• Source information:
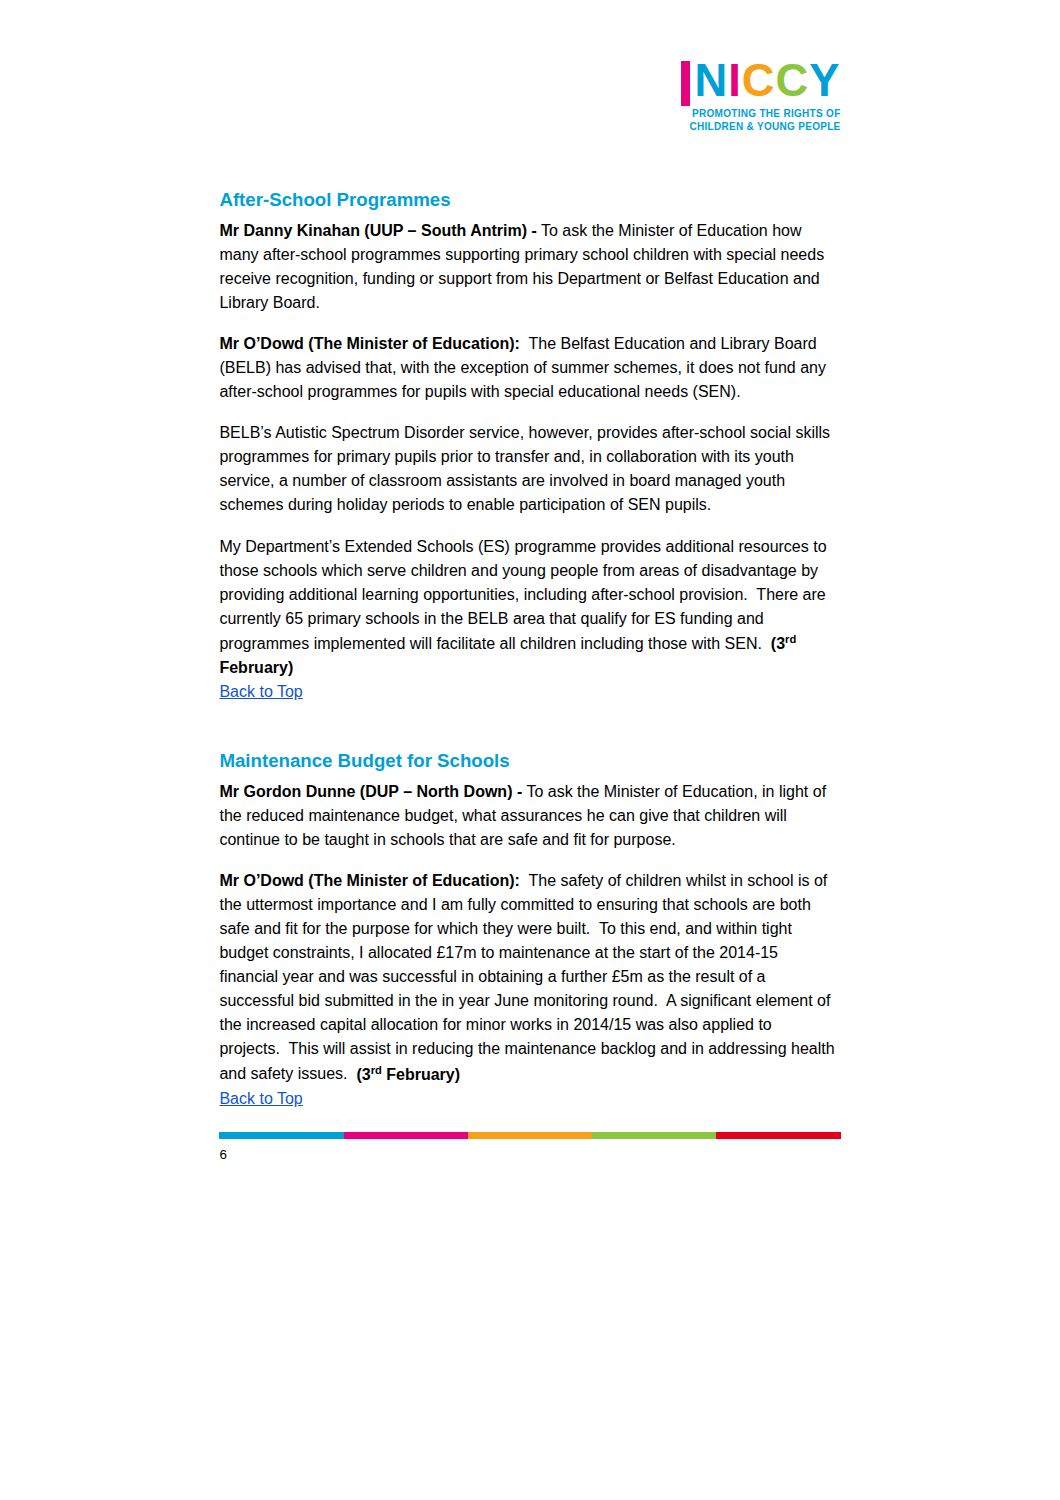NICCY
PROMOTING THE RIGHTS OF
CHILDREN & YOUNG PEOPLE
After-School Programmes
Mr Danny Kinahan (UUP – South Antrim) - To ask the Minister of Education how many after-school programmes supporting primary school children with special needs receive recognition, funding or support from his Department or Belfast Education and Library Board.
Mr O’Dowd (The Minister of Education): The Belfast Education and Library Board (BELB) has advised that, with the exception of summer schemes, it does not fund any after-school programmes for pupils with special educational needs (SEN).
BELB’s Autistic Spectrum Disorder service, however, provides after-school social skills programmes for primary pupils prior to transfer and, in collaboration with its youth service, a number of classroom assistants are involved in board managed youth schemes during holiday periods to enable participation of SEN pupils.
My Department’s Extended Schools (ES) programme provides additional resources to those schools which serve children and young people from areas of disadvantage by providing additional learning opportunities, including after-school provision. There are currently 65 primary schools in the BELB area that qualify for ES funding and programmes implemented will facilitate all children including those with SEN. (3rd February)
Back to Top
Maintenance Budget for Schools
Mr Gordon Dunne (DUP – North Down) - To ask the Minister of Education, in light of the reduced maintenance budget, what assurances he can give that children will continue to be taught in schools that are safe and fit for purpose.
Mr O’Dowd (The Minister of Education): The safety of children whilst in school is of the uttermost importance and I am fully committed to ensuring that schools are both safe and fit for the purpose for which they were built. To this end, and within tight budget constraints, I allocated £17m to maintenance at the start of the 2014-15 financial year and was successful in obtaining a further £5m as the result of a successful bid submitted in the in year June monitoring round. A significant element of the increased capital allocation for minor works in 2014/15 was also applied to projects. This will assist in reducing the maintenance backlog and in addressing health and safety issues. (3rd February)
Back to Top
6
...
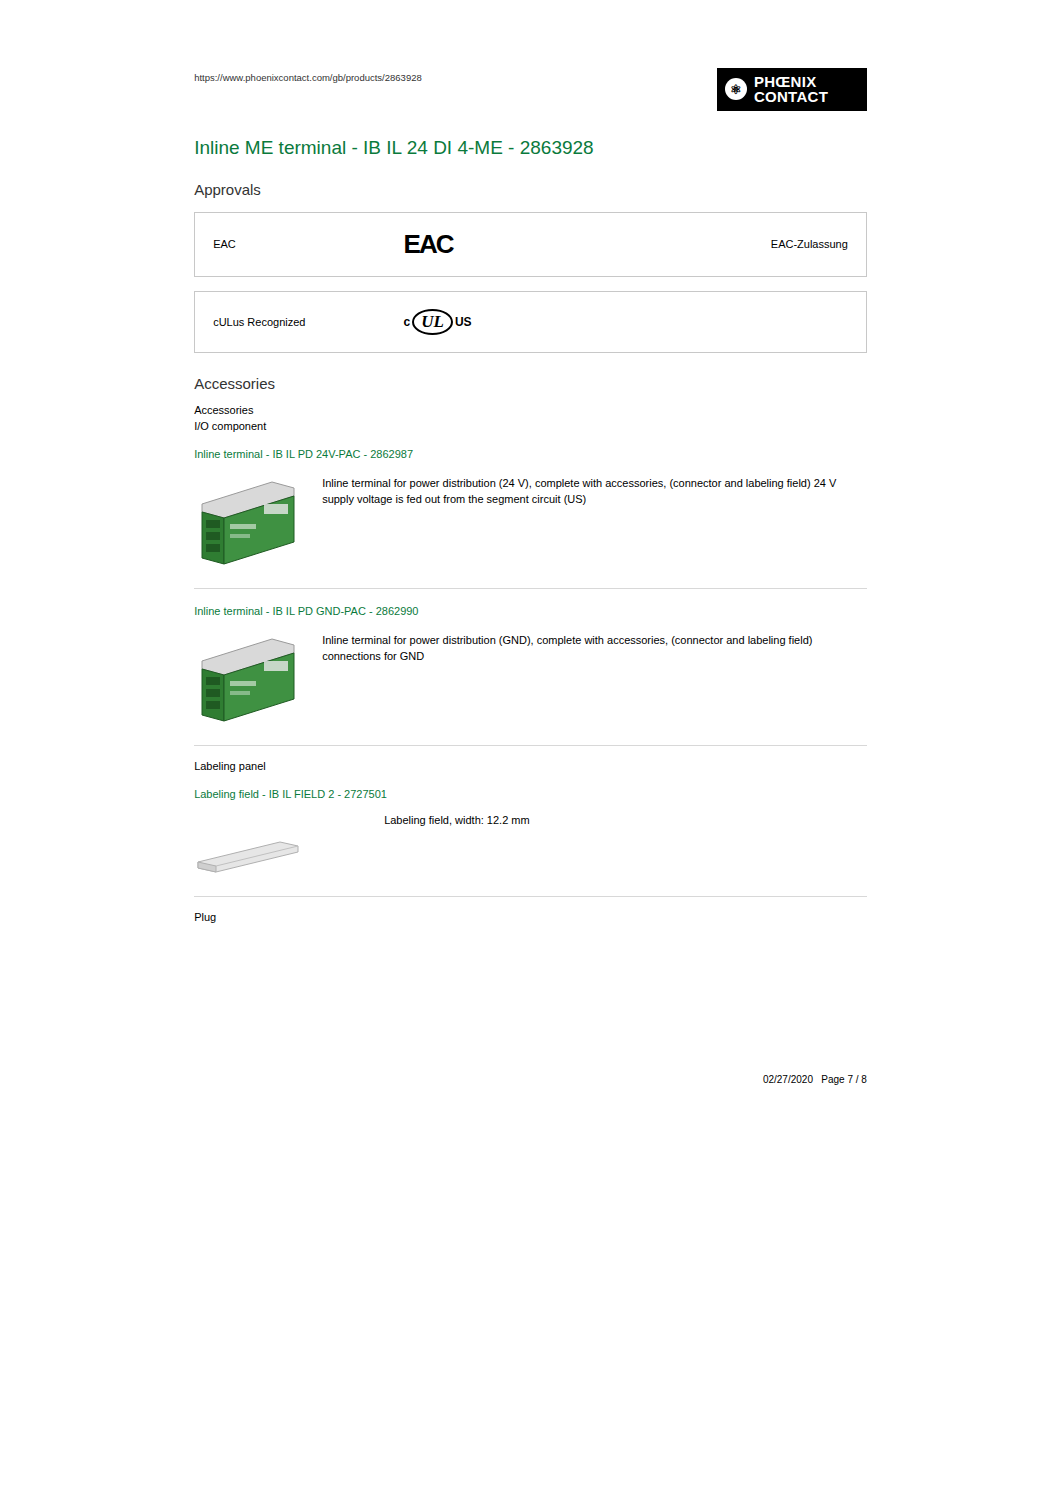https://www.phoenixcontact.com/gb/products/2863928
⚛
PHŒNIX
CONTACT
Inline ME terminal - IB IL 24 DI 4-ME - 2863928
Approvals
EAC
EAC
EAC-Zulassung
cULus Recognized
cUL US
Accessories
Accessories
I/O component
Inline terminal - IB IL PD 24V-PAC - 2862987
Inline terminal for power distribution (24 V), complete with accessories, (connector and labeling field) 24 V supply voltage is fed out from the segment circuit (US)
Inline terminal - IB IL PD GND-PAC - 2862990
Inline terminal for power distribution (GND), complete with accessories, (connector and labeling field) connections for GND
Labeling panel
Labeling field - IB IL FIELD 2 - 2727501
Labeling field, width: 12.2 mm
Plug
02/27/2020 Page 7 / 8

• Problem details:
Could you return exactly the lines above from the line with "Labeling panel" to the line with "02/27/2020 Page 7 / 8", both included, and nothing else?

• Finished exercise:
Labeling panel
Labeling field - IB IL FIELD 2 - 2727501
Labeling field, width: 12.2 mm
Plug
02/27/2020 Page 7 / 8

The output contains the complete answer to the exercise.